■ To do ■
1. In the data protection passage, when did the Parliament first ask the Court of Justice of the EU for its opinion on the EU-Canada PNR transfer agreement?
2. Please continue the data protection passage, picking up right after its final sentence.

The data protection field is a meaningful example to use to illustrate the various ways in which the European Parliament can exercise its different powers. Besides its legislative power, particularly relevant in the adoption of the data protection reform package, as well as the power to give consent to EU legal acts (for example, the EU-US Umbrella agreement and the Protocol to the CoE Convention 108), the Parliament has exercised its varied power of political control over the Commission on several occasions in the area of privacy and data protection. Moreover, it has used its powers of enquiry to question and launch investigations on specific issues related to the lawfulness of data processing and other subjects.

In light of the Snowden revelations about the US National Security Agency’s data collection programme and about the risk that US law and practice did not offer adequate protection to EU citizens’ data transferred to the US, the Parliament repeatedly called for the suspension of the EU-US Safe Harbour data transfer agreement. As part of the Parliament’s inquiry into mass surveillance of EU citizens, MEPs looked into alleged spying activities by the US and some EU countries, adopting ad hoc resolutions and providing recommendations on preventing further breaches and on redress mechanisms.

Having called for the annulment of the Safe Harbour agreement (later withdrawn, following the CJEU’s ruling), the Parliament continued to scrutinise the Commission’s activities leading to the new Privacy Shield data-transfers framework in 2016. Although recognising the improvements of the new arrangement, the Parliament has repeatedly voiced its concerns, especially in its resolutions on transatlantic data flow (2016) and on the adequacy of the ‘Shield’ (2018).

Although the Parliament is not formally involved in the related negotiations, it assesses (and may request to amend or withdraw) the Commission’s adequacy decisions on third countries’ level of data protection. Also to this end, ad hoc delegations of the Committee on Civil Liberties (LIBE) have visited the US, Canada, Japan and recently South Korea.

The instrument of parliamentary questions for oral or written answers addressed to the European Commission has been used several time on specific issues of data protection and privacy.

As part of its scrutiny powers, the Parliament requested, for the first time in November 2018 and according to Article 218(11) TFEU, the opinion of the Court of Justice of the EU (CJEU) on the EU-Canada PNR transfer agreement on its compatibility with privacy and data protection rights.

European advisory bodies on data protection (the European Data Protection Supervisor and European Data Protection Board) have to regularly report to Parliament on their activities.

Moreover, the Parliament has been active in questioning and investigating the Facebook/Cambridge Analytica scandal (companies certified under the Privacy Shield and accused of misuse of data, including that of European citizens). During the April 2018 plenary session, MEPs called for a strong European position and insisted that Facebook’s CEO, Mark Zuckerberg, appear in the European Parliament to give clarifications. Several hearings were organised on the issue by the LIBE Committee, and a resolution was adopted by the Parliament to wind up the debate on the use of Facebook users’ data by Cambridge Analytica and the impact on data protection in October 2018. Unusually, this was explicitly addressed, not only to the Council, the Commission and the governments and parliaments of the Member States, but also to the US, the Council of Europe and the CEO of Facebook.

Finally, the Parliament has provided a forum for public debate on privacy and data protection matters, not just within its formal meeting rooms, but also by organising several conferences, which contributed to triggering the debate on critical issues such as new technologies vs rights protection, and to increasing awareness that the underlying values of data protection legislation are essential for democracy.

■ Stored items ■

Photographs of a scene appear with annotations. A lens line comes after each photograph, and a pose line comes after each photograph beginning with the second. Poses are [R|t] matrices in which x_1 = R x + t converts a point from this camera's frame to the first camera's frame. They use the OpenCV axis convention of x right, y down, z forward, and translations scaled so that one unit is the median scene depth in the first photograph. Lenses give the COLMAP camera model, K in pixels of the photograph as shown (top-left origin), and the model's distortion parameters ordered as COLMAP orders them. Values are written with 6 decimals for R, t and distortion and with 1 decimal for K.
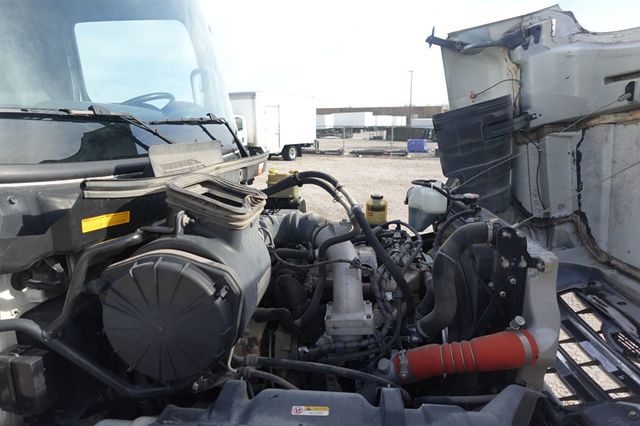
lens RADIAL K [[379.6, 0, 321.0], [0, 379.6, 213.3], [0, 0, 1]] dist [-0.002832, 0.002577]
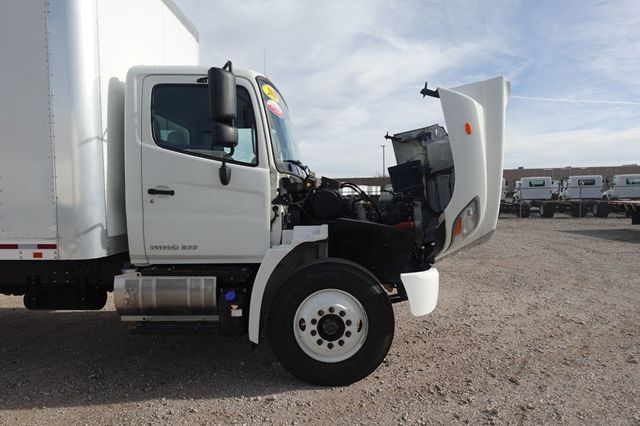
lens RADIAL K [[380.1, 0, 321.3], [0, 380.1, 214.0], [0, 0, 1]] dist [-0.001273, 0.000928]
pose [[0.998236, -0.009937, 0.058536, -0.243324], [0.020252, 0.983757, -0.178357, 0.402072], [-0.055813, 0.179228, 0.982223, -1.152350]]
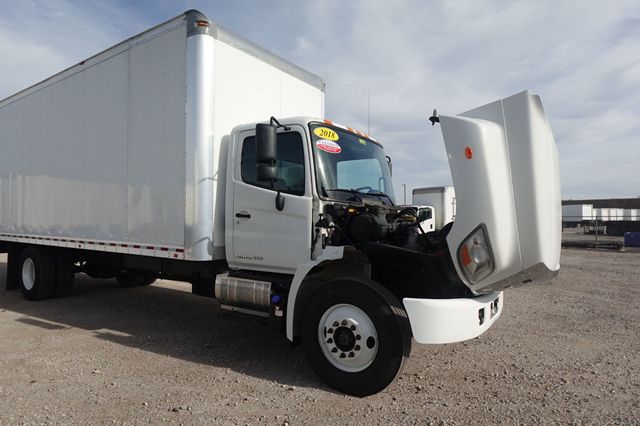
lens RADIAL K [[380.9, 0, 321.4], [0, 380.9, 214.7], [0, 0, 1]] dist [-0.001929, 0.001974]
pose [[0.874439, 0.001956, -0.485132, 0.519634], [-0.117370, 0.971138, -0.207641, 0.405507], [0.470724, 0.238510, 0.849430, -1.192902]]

■ Answer section ■
1. November 2018

2.
Scrutiny

a mapping of EP powers

Like most national parliaments, the European Parliament exercises scrutiny over the EU executive – the European Commission – but also other institutions. Parliamentary scrutiny involves several important powers. According to the EU Treaties, the Commission as a body is responsible to the European Parliament and it has to resign if a motion of censure, also known as a vote of no confidence, is adopted by Parliament. While the latter has never happened, the imminent likelihood of such a vote led to the collective resignation of the Santer Commission in 1999.

Further, while the Treaties speak of collective responsibility of the Commission and are silent on withdrawing confidence in individual Commissioners, the Parliament may – in case of conflict of interest – request the President of the Commission to do so (Parliament Rules of Procedure, Rule 118(10)). The 2010 Framework Agreement between the Parliament and Commission commits the Commission President to ‘seriously consider’ such a request by Parliament. These provisions have so far not been applied. Parliamentary scrutiny also involves the right to question the executive (the Commission) by means of parliamentary questions, and the corresponding duty of the Commission to provide an answer (Article 230 TFEU).

Further powers of scrutiny include inquiry committees set up to investigate ‘alleged contraventions or maladministration in the implementation of Union law’ (Article 226 TFEU), as well as special parliamentary committees.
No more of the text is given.